Indonesian police are questioning Abu Tholut, one of the country's most wanted terror suspects, after capturing him during a raid on his wife's house.
Tholut, 49, is suspected of helping set up a militant training camp in the province of Aceh and allegedly recruiting militants and raising funds for terrorist activities.
Tholut, also known as Mostofa, Pranata Yuda and Imron Baehaqi, reportedly gave little resistance when Indonesia's anti-terror unit Densus 88 made the arrest in the town of Kudus, central Java province. "We cornered him in Kudus at 8 a.m.," National Police spokesman Insp. Gen. Iskandar Hasan said.
Tholut is believed linked to the Jemaah Islamiah group that allegedly has ties with al-Qaida. JI, whose goals at one time included the formation of a single Islamic south Asian state, continues to be a major security concern for several other regional countries, notably Malaysia and Singapore and parts of the southern Philippines and southern Thailand.
In September, Malaysia repatriated Singapore's most wanted fugitive, Mas Selamat bin Kastari, 49, who is believed to be the head of the Singapore cell of Jemaah Islamiah. Kastari is suspected of masterminding a plot to hijack a plane and crash it into Singapore's airport.
JI also was designated a foreign terrorist organization by the United States in 2002.
JI has demonstrated a strategy of deadly attacks on locations popular with many foreign nationals, such as Indonesia's worst terrorist attack, the 2002 bombing of Indonesia's Bali resort nightclubs that left more than 200 dead, including 88 vacationing Australians.
The arrest of Tholut is a boost to the police's confidence in maintaining surveillance on suspected terrorists, even after their release from prison. In 2004, Tholut was sentenced to be jailed for seven years for the bombing of a shopping center in Jakarta but was released in 2007 for good behavior.
Security authorities had been trailing him for the past month, Hasan said.
As well as the anti-terror force Densus 88, Indonesia's national police also want to question Tholut. "Abu Tholut was deeply involved in terrorist training in Aceh and armed robberies in north Sumatra province," national police spokesman Boy Rafli Amar said.
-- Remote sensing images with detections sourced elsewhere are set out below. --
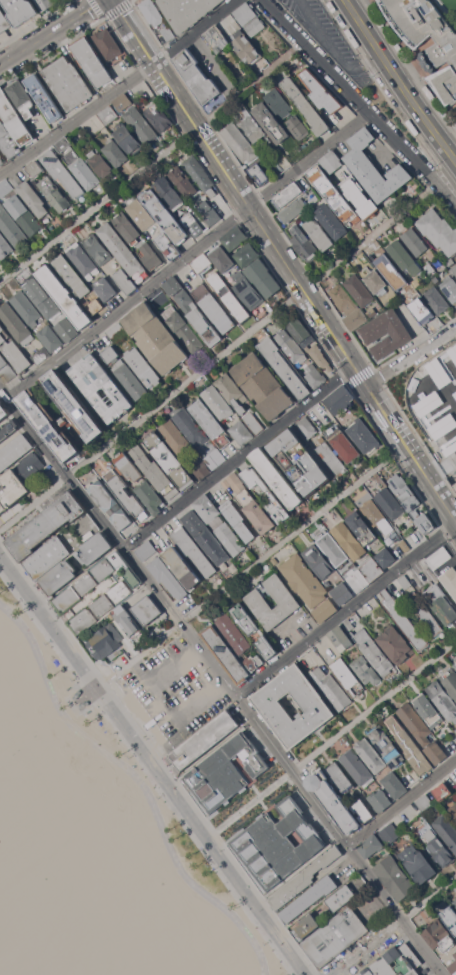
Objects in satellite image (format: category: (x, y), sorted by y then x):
building: (45, 4)
building: (21, 10)
building: (187, 11)
building: (246, 13)
building: (157, 17)
building: (4, 21)
building: (255, 26)
road: (50, 31)
road: (133, 32)
building: (217, 38)
building: (108, 43)
building: (247, 47)
road: (334, 47)
building: (438, 53)
building: (92, 61)
building: (197, 77)
road: (399, 80)
building: (68, 83)
road: (119, 89)
building: (321, 91)
building: (44, 97)
building: (22, 98)
building: (123, 101)
building: (215, 101)
building: (279, 103)
road: (359, 103)
building: (306, 105)
building: (108, 114)
building: (159, 117)
building: (268, 117)
building: (14, 118)
building: (141, 125)
building: (251, 125)
building: (298, 127)
building: (3, 129)
building: (128, 139)
building: (239, 142)
building: (64, 144)
building: (10, 145)
building: (115, 152)
building: (1, 160)
building: (332, 161)
building: (101, 163)
road: (152, 163)
building: (375, 168)
building: (35, 169)
building: (82, 169)
building: (62, 172)
building: (260, 173)
building: (199, 174)
building: (183, 182)
building: (169, 193)
building: (54, 194)
building: (30, 195)
building: (288, 195)
building: (335, 195)
building: (361, 198)
building: (315, 200)
building: (205, 208)
building: (20, 210)
building: (294, 210)
building: (141, 214)
building: (164, 215)
building: (212, 217)
building: (332, 221)
building: (191, 222)
building: (11, 227)
building: (127, 227)
building: (439, 230)
building: (319, 233)
building: (234, 237)
building: (415, 242)
building: (305, 244)
building: (168, 246)
building: (5, 247)
building: (97, 249)
building: (124, 252)
road: (187, 255)
building: (151, 256)
building: (405, 257)
building: (222, 259)
building: (82, 260)
building: (451, 261)
building: (202, 263)
building: (430, 268)
building: (257, 269)
building: (454, 270)
building: (72, 276)
building: (125, 281)
building: (376, 282)
building: (173, 285)
building: (449, 285)
building: (105, 289)
building: (247, 290)
building: (360, 290)
road: (306, 292)
building: (65, 296)
building: (229, 296)
building: (43, 299)
building: (437, 300)
building: (26, 307)
building: (349, 307)
building: (213, 308)
building: (373, 313)
building: (198, 317)
building: (15, 324)
building: (66, 329)
building: (185, 331)
building: (116, 332)
building: (386, 332)
building: (50, 338)
building: (155, 338)
building: (309, 343)
building: (292, 346)
building: (13, 350)
building: (40, 353)
building: (111, 354)
road: (410, 356)
road: (218, 357)
building: (143, 367)
building: (285, 367)
building: (6, 369)
building: (315, 376)
building: (130, 380)
building: (263, 385)
building: (101, 388)
building: (232, 391)
building: (340, 399)
building: (217, 402)
building: (3, 410)
building: (61, 415)
building: (209, 421)
building: (253, 421)
building: (190, 426)
building: (307, 427)
building: (7, 428)
building: (242, 432)
building: (364, 435)
building: (343, 442)
building: (184, 448)
building: (14, 450)
building: (332, 456)
building: (215, 458)
road: (239, 458)
building: (168, 459)
building: (299, 461)
building: (31, 467)
building: (127, 467)
building: (155, 472)
building: (277, 477)
building: (234, 481)
building: (455, 485)
building: (12, 490)
building: (404, 492)
building: (271, 493)
building: (127, 496)
building: (150, 496)
building: (391, 503)
building: (109, 504)
building: (207, 508)
building: (256, 511)
building: (377, 516)
building: (239, 522)
building: (426, 522)
building: (0, 523)
building: (46, 527)
building: (362, 527)
building: (205, 536)
building: (230, 538)
building: (350, 540)
building: (406, 545)
building: (95, 548)
building: (333, 549)
building: (146, 550)
building: (194, 550)
building: (386, 557)
building: (439, 557)
building: (46, 558)
building: (319, 561)
road: (254, 564)
building: (182, 567)
building: (125, 568)
building: (103, 569)
building: (365, 573)
building: (58, 577)
building: (168, 577)
building: (450, 579)
building: (304, 580)
building: (405, 581)
building: (86, 583)
building: (120, 591)
building: (343, 593)
building: (67, 600)
building: (258, 601)
building: (442, 603)
building: (102, 605)
road: (346, 609)
building: (147, 610)
building: (325, 610)
building: (426, 615)
building: (246, 618)
building: (82, 620)
building: (127, 620)
building: (404, 621)
building: (349, 624)
building: (234, 633)
building: (342, 638)
building: (105, 641)
building: (396, 644)
building: (267, 647)
building: (374, 651)
building: (226, 654)
building: (254, 662)
building: (455, 665)
building: (365, 669)
building: (347, 676)
road: (224, 679)
building: (450, 680)
building: (332, 688)
parking lot: (176, 691)
building: (77, 694)
building: (443, 699)
road: (159, 702)
building: (84, 704)
building: (316, 706)
building: (429, 711)
building: (422, 732)
building: (204, 740)
road: (331, 740)
park: (26, 742)
building: (409, 745)
building: (387, 747)
building: (370, 755)
park: (9, 763)
road: (155, 763)
building: (357, 767)
building: (226, 773)
building: (341, 778)
road: (141, 783)
building: (393, 785)
building: (442, 791)
building: (380, 800)
building: (333, 801)
road: (401, 802)
building: (424, 802)
building: (362, 811)
building: (453, 812)
building: (446, 830)
building: (390, 833)
building: (276, 845)
building: (371, 845)
building: (437, 846)
building: (417, 863)
building: (395, 877)
building: (303, 879)
building: (309, 898)
building: (454, 902)
building: (323, 911)
building: (449, 917)
road: (393, 927)
building: (335, 936)
building: (439, 936)
building: (394, 963)
building: (452, 967)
Police want to question him in relation to a bank robbery in the city of Medan earlier this year, which they said was for money to finance militant groups.
Tholut's arrest follows what police said was another blow against JI. In August, Indonesian police picked up radical Muslim cleric Abu Bakar Bashir, who awaits trial in Jakarta on terrorism charges. He was arrested at his home in Ciamis, in the western area of the southern island Java. He denies the charges and maintains that his arrest was on the orders of the United States.
Bashir, 71, is suspected of helping set up a militant Islamic training camp in Aceh, on the northern tip of Sumatra Island. He also served more than two years in jail before being cleared of involvement with JI.
In 2008 he claimed that the first bomb set off in Bali was very small. "At most it shattered glass and didn't wound people, or at most wounded them a little," he said. The main explosion was what he called "a micro-nuclear bomb, not a regular bomb … The bomb was made by the CIA, it could be no one else."